#### [Exercise objective]
Once the line containing "wrist: (134, 171)" is located, output it and every line after it through the end of the records, exactly as written and nothing else.

Information provided START

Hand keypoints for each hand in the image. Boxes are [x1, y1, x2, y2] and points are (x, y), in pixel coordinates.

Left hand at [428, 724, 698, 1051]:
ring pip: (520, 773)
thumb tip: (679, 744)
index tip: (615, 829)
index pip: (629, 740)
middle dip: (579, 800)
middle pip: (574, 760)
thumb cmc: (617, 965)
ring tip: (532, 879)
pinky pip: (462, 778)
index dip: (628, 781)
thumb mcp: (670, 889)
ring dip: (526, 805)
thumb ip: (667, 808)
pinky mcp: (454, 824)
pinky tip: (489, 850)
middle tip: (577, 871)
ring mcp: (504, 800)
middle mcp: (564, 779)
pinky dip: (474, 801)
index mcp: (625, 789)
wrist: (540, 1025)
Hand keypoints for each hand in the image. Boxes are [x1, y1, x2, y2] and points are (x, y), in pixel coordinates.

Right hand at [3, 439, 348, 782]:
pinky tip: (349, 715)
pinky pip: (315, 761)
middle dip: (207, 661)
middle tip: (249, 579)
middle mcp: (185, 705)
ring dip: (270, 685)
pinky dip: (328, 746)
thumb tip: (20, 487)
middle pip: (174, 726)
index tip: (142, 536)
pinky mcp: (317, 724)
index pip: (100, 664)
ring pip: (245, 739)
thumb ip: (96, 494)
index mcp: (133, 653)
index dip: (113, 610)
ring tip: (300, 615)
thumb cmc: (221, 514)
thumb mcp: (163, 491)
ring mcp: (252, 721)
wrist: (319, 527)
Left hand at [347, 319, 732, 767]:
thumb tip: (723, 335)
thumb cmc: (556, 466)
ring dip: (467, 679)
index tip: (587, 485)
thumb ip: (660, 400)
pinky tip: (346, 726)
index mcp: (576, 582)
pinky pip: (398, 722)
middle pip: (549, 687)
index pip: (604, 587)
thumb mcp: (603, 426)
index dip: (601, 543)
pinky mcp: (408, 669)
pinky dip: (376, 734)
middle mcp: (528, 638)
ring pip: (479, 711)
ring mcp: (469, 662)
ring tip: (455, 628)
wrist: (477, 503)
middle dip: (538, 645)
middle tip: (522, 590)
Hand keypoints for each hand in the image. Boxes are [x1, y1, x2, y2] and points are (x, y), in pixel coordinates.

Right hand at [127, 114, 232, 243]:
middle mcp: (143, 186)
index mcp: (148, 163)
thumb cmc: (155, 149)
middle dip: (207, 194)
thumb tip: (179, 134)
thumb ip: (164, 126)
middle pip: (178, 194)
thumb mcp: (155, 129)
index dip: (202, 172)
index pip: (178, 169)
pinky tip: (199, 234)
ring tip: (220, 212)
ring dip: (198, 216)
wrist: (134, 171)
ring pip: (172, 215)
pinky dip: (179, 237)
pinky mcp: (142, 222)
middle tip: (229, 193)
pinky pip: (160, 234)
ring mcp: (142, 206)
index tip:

Information provided END

#### [Solution]
wrist: (134, 171)
ring pip: (172, 215)
pinky dip: (179, 237)
pinky mcp: (142, 222)
middle tip: (229, 193)
pinky pip: (160, 234)
ring mcp: (142, 206)
index tip:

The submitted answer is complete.